Mahboba’s Promise: Amin Palangi’s documentary lacks flashy editing or cinematic compositions, instead allowing the people of Kabul to create the film’s dynamism. The result is a film that never feels manipulative but is also emotionally distant at times. While the central narrative arc of the film rests on securing a successful reunion and marriage of young lovers Abdul and Fatemeh, the film is really about Mahboba. It’s easy to see why Palangi chose her as the central subject of his documentary; even without going into extensive detail about her backstory and the establishment of her organization, her story and efforts as presented in this film are alone quite remarkable. Mahboba’s strong-will, quick wit, and commitment to women and children through her non-profit organization, Mahboba’s Promise, make her a subject worth following. The documentary excels at showcasing the scope of Mahboba’s efforts as we not only witness scenes of Mahboba visiting the orphanages and girl’s schools she runs, but also the hardship of maintaining a non-profit that costs more money than it can collect. While we’re privy to Mahboba’s dealings with Fatemeh’s father who requests a dowry of $5,000 or a virgin wife for his son, the love story of Abdul and Fatemeh is sometimes lost in the shuffle of discussions of money and arranged marriages. The film seems interested primarily in Mahboba, and it is only because she is interested in the love marriage that the film takes interest in Abul and Fatemeh by default.

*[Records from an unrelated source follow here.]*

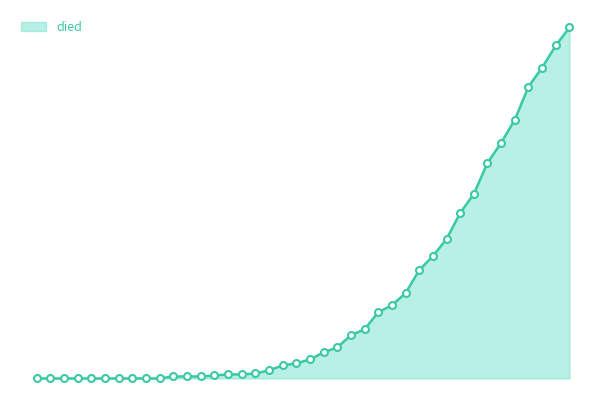

Reading right to left, list all the values displayed in this chart.

died: 2020-04-06=350	2020-04-05=332	2020-04-04=310	2020-04-03=291	2020-04-02=258	2020-04-01=235	2020-03-31=215	2020-03-30=184	2020-03-29=165	2020-03-28=139	2020-03-27=122	2020-03-26=108	2020-03-25=85	2020-03-24=73	2020-03-23=66	2020-03-22=49	2020-03-21=43	2020-03-20=31	2020-03-19=26	2020-03-18=19	2020-03-17=15	2020-03-16=13	2020-03-15=8	2020-03-14=5	2020-03-13=4	2020-03-12=4	2020-03-11=3	2020-03-10=2	2020-03-09=2	2020-03-08=2	2020-03-07=0	2020-03-06=0	2020-03-05=0	2020-03-04=0	2020-03-03=0	2020-03-02=0	2020-03-01=0	2020-02-29=0	2020-02-28=0	2020-02-27=0
survivors: 2020-04-06=350	2020-04-05=332	2020-04-04=310	2020-04-03=291	2020-04-02=258	2020-04-01=235	2020-03-31=215	2020-03-30=184	2020-03-29=165	2020-03-28=139	2020-03-27=122	2020-03-26=108	2020-03-25=85	2020-03-24=73	2020-03-23=66	2020-03-22=49	2020-03-21=43	2020-03-20=31	2020-03-19=26	2020-03-18=19	2020-03-17=15	2020-03-16=13	2020-03-15=8	2020-03-14=5	2020-03-13=4	2020-03-12=4	2020-03-11=3	2020-03-10=2	2020-03-09=2	2020-03-08=2	2020-03-07=0	2020-03-06=0	2020-03-05=0	2020-03-04=0	2020-03-03=0	2020-03-02=0	2020-03-01=0	2020-02-29=0	2020-02-28=0	2020-02-27=0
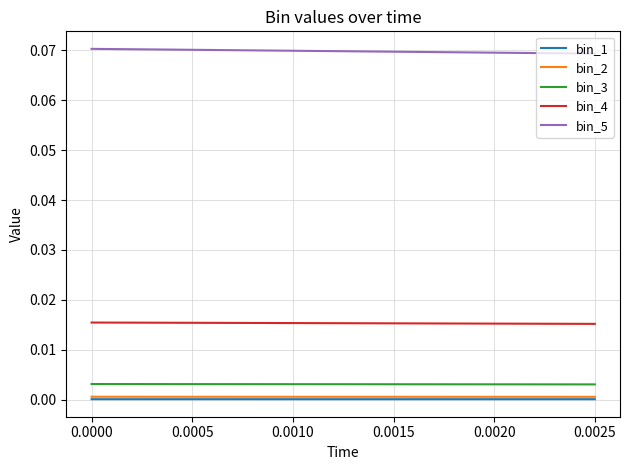

Is the value of bin_4 at 0.0015 greater than the value of bin_5 at 19?

No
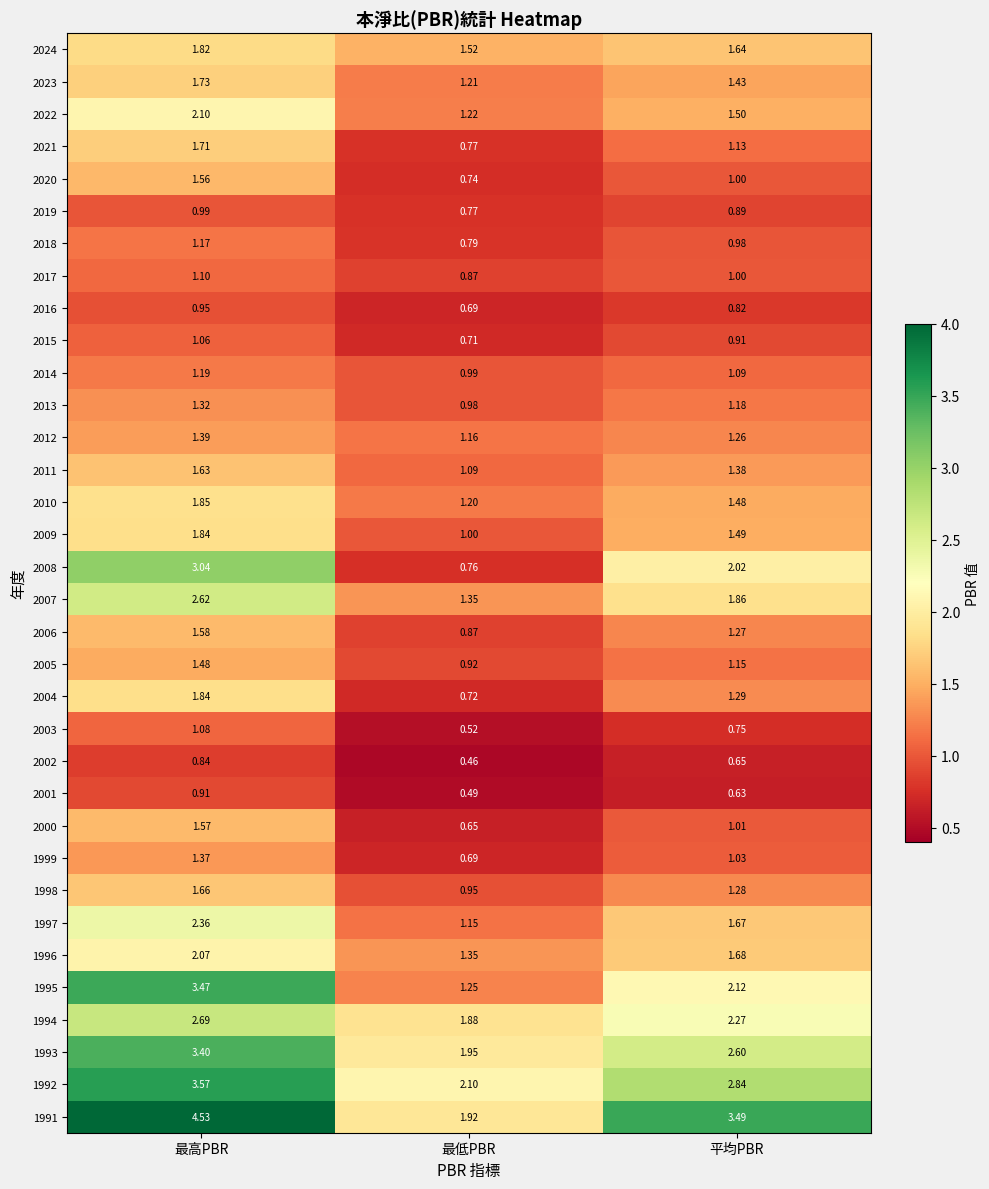

Is the value of 2020 at 平均PBR greater than the value of 2022 at 平均PBR?

No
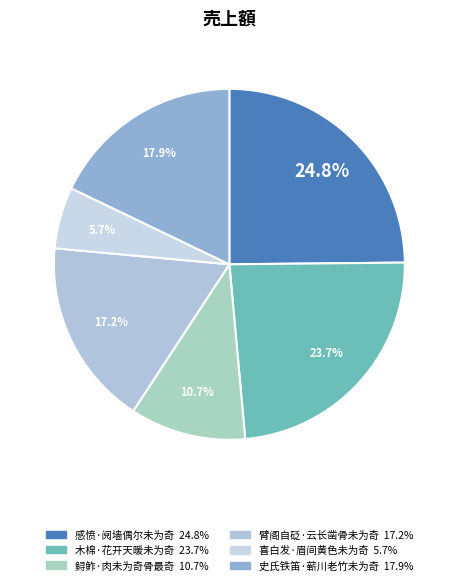

Between 感愤·阋墙偶尔未为奇 and 木棉·花开天暖未为奇, which is larger?

感愤·阋墙偶尔未为奇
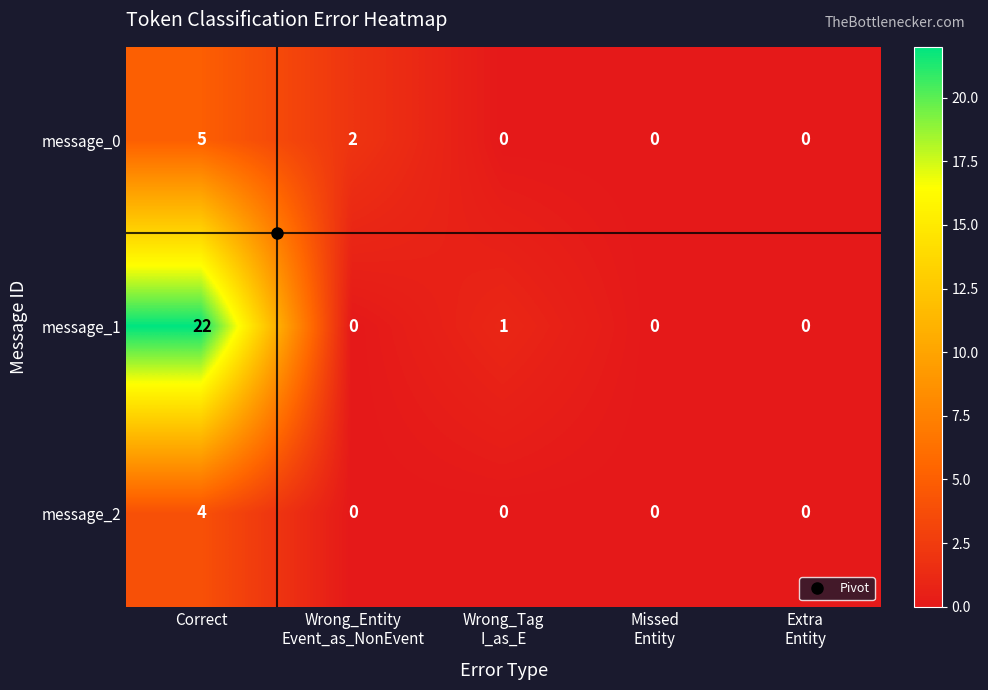

Rank the series by their average value, from lowest to highest.

message_2, message_0, message_1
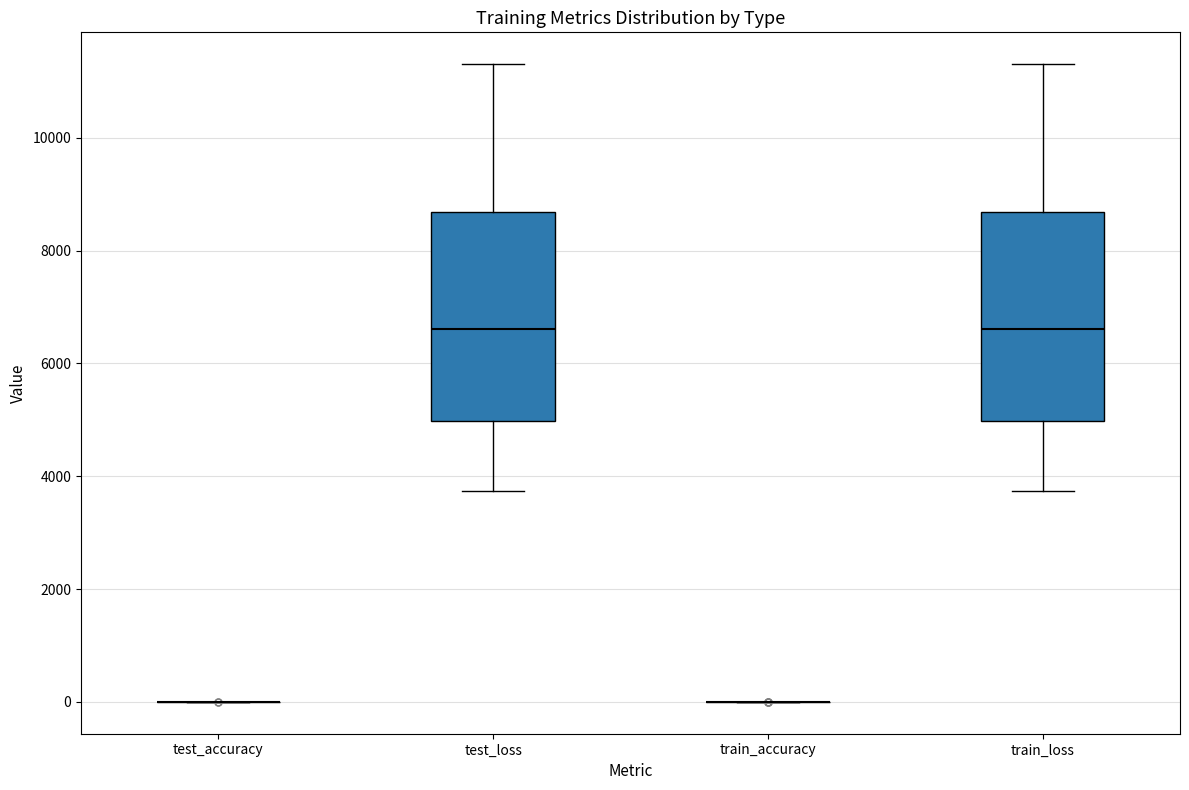

Reading left to right, read every box against the y-axis: the position of its median line, the range the box covers, and the ends of its whiskers. The values are not printed on the chart, so give them approximately, as read against the axis.

test_accuracy: box collapsed to a line at 0, whiskers 0 to 0
test_loss: median 6600, box 5000 to 8600, whiskers 3800 to 11400
train_accuracy: box collapsed to a line at 0, whiskers 0 to 0
train_loss: median 6600, box 5000 to 8600, whiskers 3800 to 11400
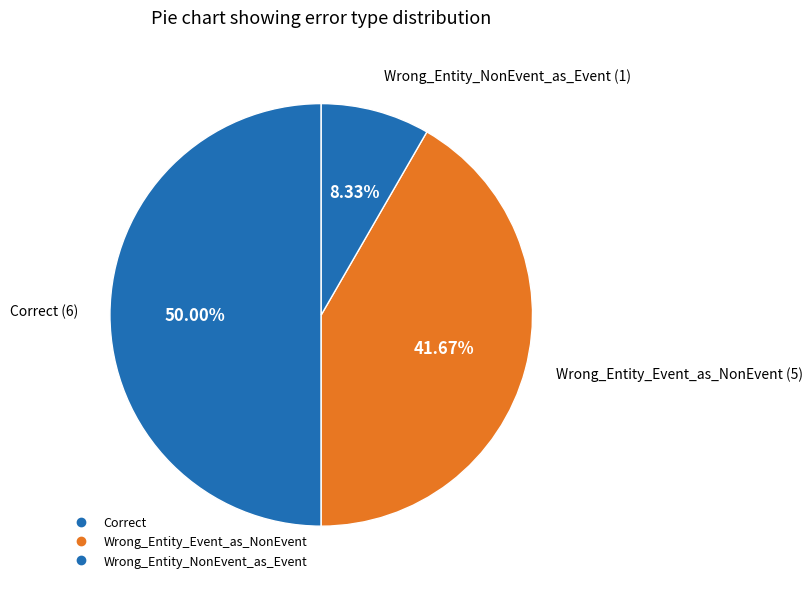

To the nearest percent, what is the combined percentage of Wrong_Entity_Event_as_NonEvent and Wrong_Entity_NonEvent_as_Event?

50%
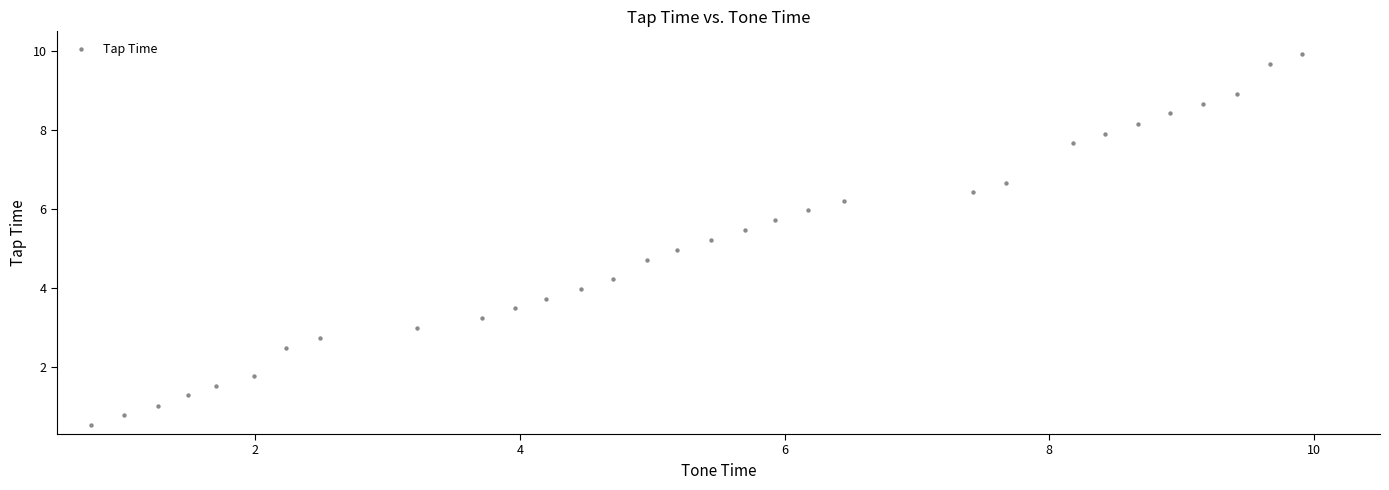

What is the range of Y values (max minus min)?

9.4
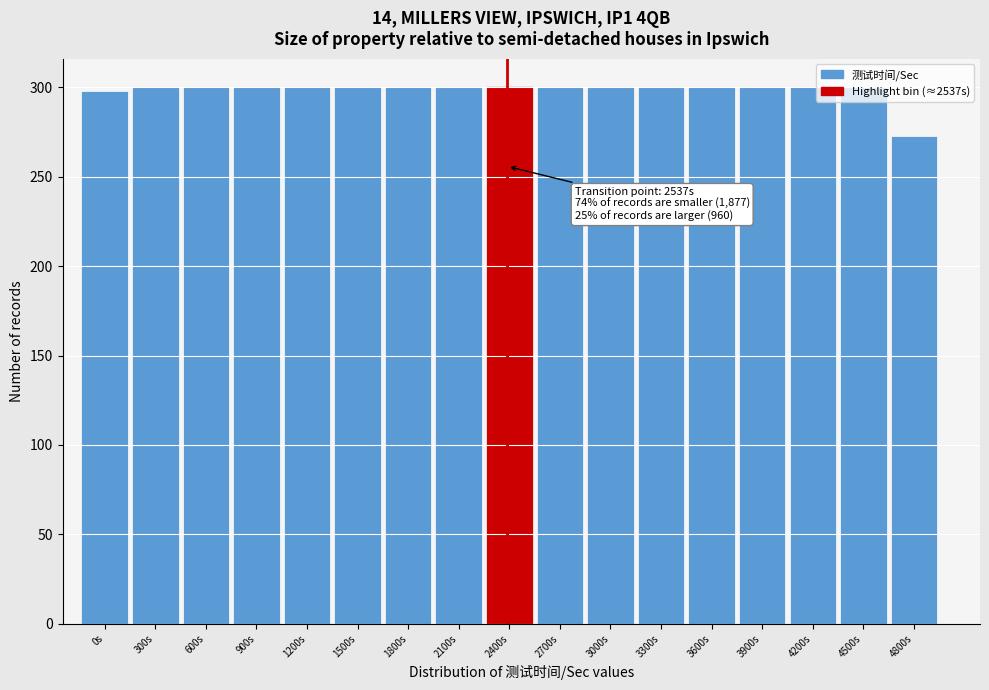

What is the label of the 13th bar from the left?

3600s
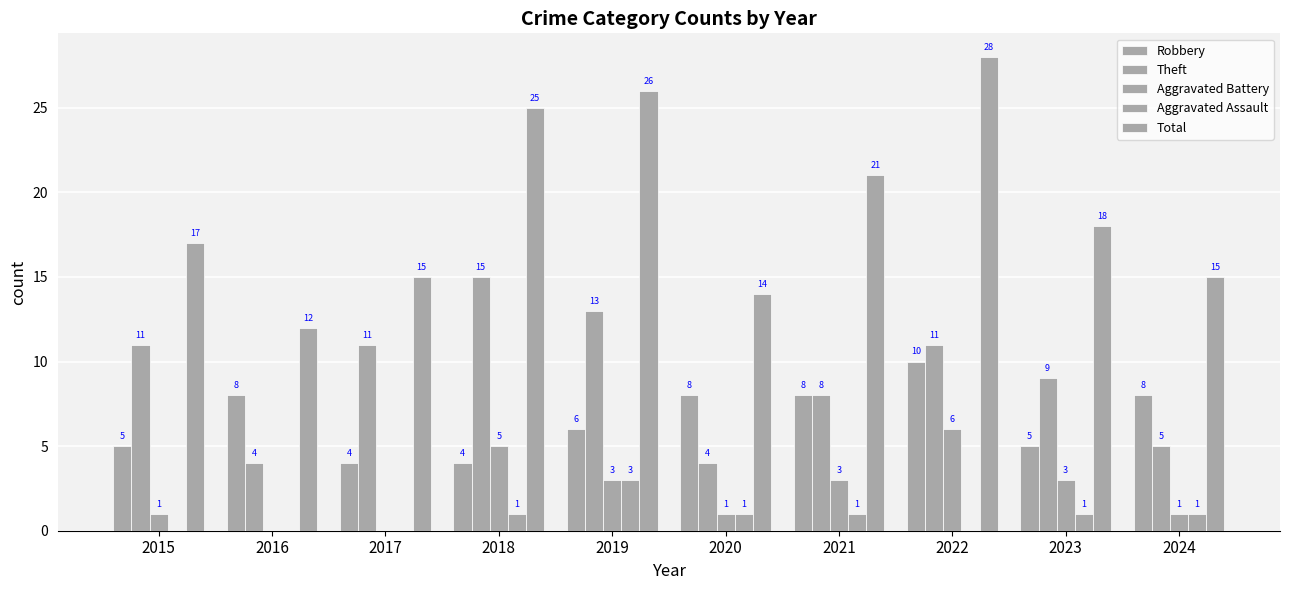

List the series in order of their peak value, lowest first.

Aggravated Assault, Aggravated Battery, Robbery, Theft, Total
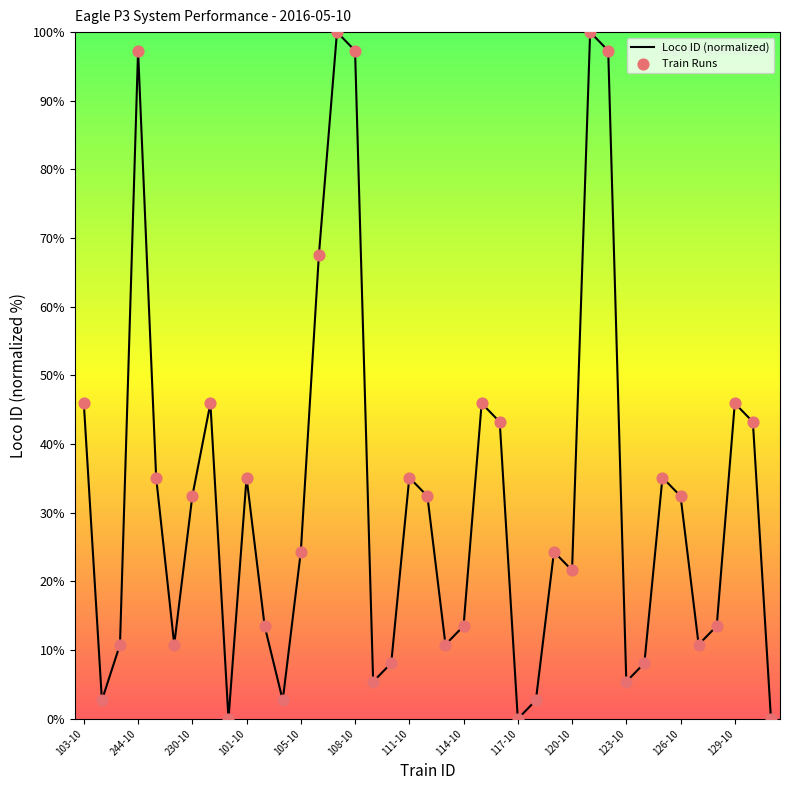

What is the greatest value displayed?

100.0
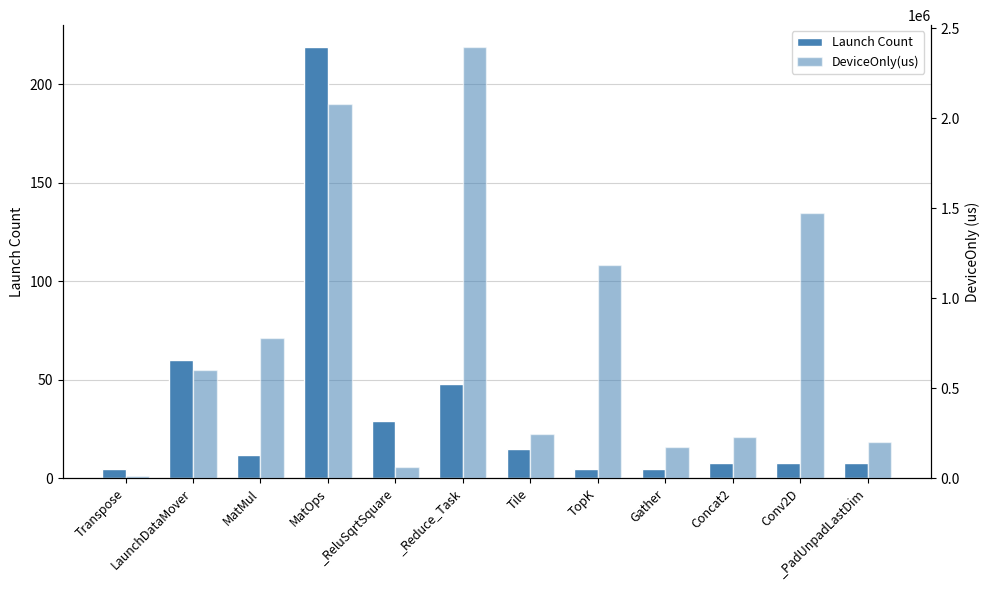

The value of Launch Count at _PadUnpadLastDim is 12.4. True or false?

False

Love Story: There are some great moments with Abdul that are filled with both beautiful declarations of love and heartbreaking fear and sadness that he will be unable to marry Fatemeh. But Fatemeh is barely seen until the last half hour of the film, and even then we spend very little time getting to know her. This of course could simply be a result of her father’s overprotective nature, but still I wish we’d been able to see more from Abdul and Fatemeh. When they are reunited at the film’s end, the film spends no time with them together. When Mahboba’s work is done, so is the film’s. While their lack of prominence doesn’t make the documentary any less important a look at the great work being done in Kabul, the love story component isn’t as personal or as focused as the title suggests.
A Different Side: From the perspective of an American who is largely ignorant of the culture and traditions of Afghanistan, I have to admit, it was refreshing to see a side of the country outside of news clips that would try to make you believe it is a place filled only with violence. There’s a lot of love in this film, and while there are setbacks and some uncomfortable moments where tradition trumps freedom, Love Marriage in Kabul is a positive depiction of Afghanistan and its people. For that aspect, and Mahboba’s non-profit work, the film is an informative experience even if the emotional experience comes up a bit short.